"""
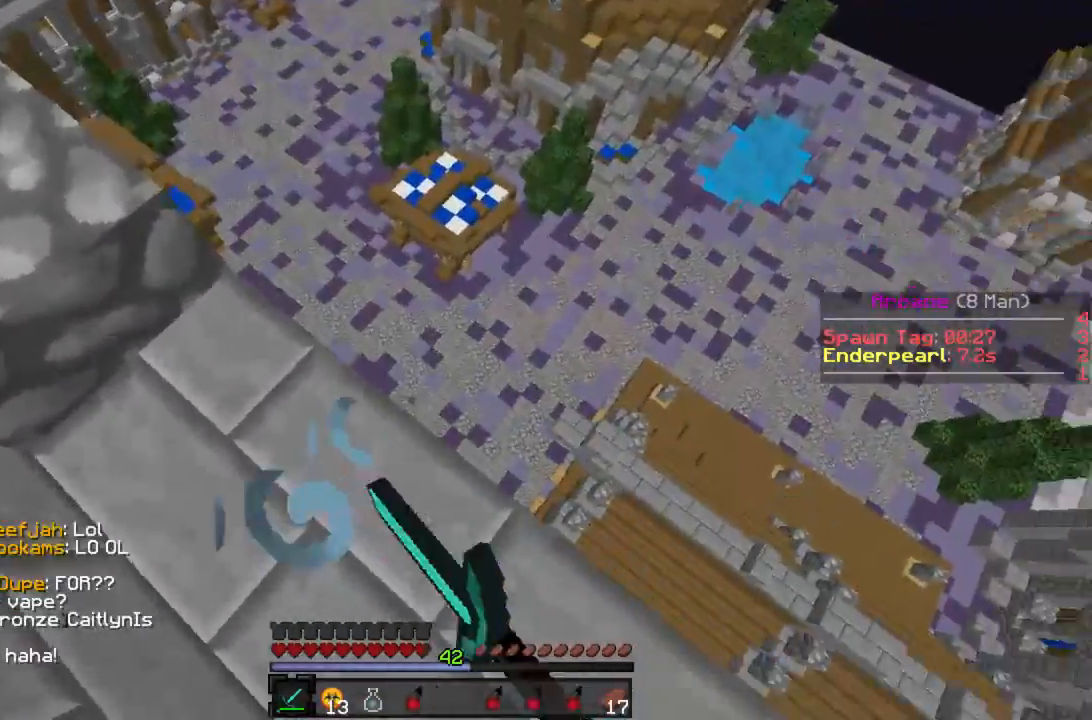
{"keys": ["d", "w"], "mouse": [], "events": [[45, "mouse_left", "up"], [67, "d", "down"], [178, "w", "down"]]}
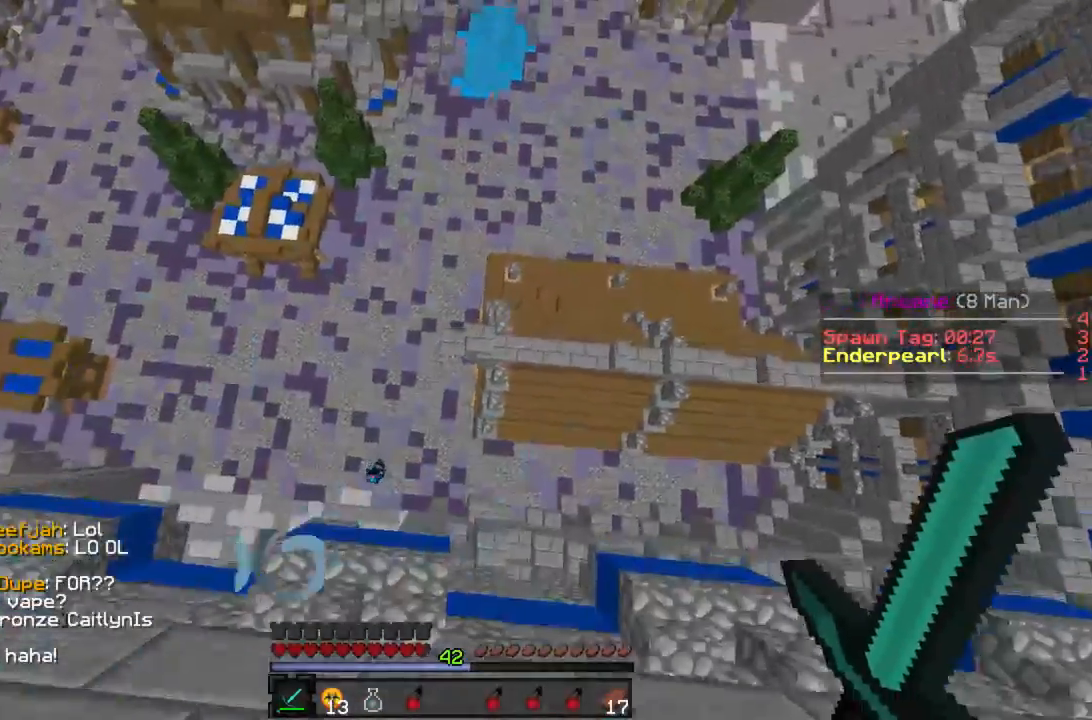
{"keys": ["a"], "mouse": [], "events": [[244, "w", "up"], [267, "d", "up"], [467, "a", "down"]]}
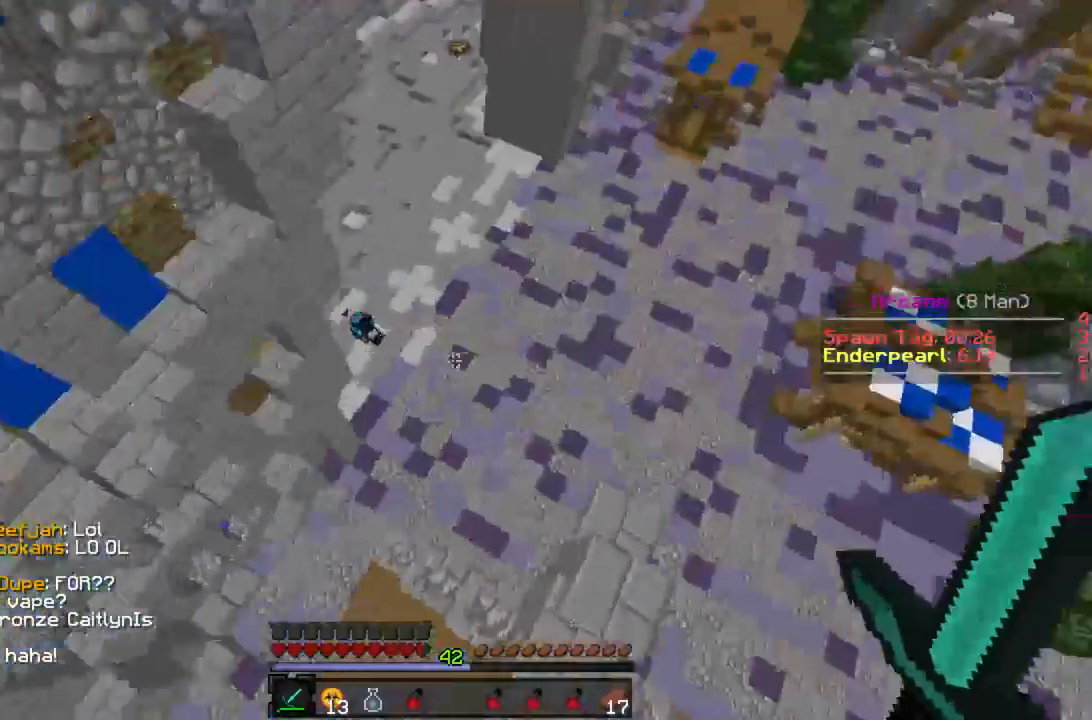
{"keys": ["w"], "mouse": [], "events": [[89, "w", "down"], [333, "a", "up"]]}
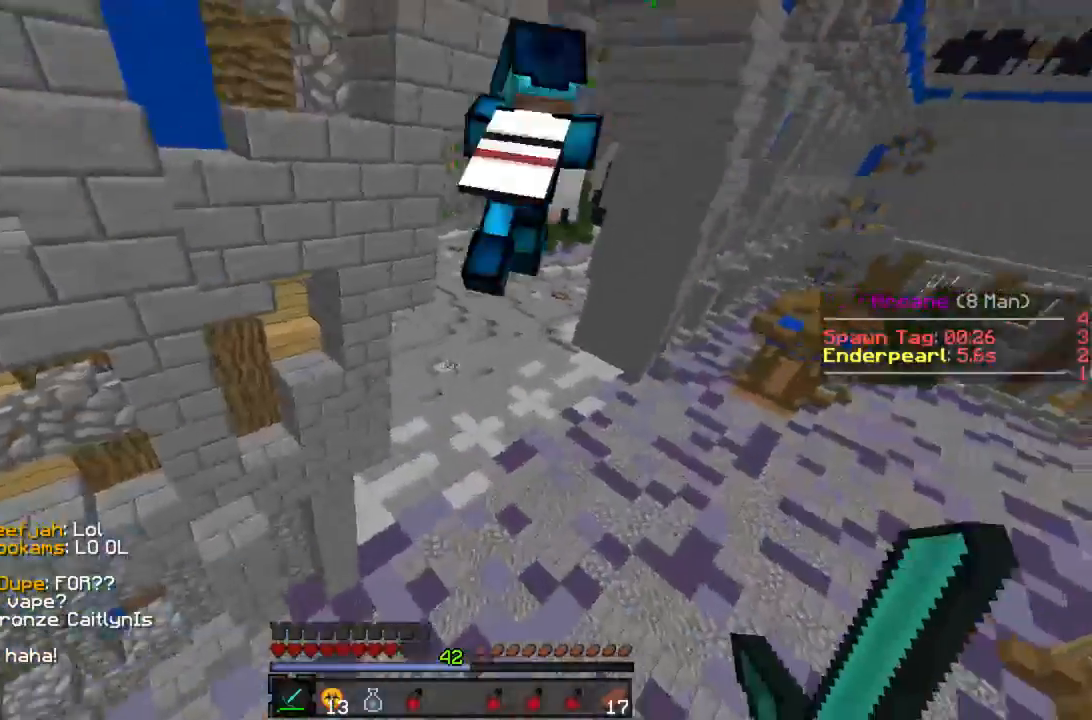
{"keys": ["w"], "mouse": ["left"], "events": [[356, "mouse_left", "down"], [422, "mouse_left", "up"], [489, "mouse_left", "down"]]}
"""
§ **Problem requirements**: The copy must match the listing above exactly but contain no pictures.

§ **Final answer**:
{"keys": ["d", "w"], "mouse": [], "events": [[45, "mouse_left", "up"], [67, "d", "down"], [178, "w", "down"]]}
{"keys": ["a"], "mouse": [], "events": [[244, "w", "up"], [267, "d", "up"], [467, "a", "down"]]}
{"keys": ["w"], "mouse": [], "events": [[89, "w", "down"], [333, "a", "up"]]}
{"keys": ["w"], "mouse": ["left"], "events": [[356, "mouse_left", "down"], [422, "mouse_left", "up"], [489, "mouse_left", "down"]]}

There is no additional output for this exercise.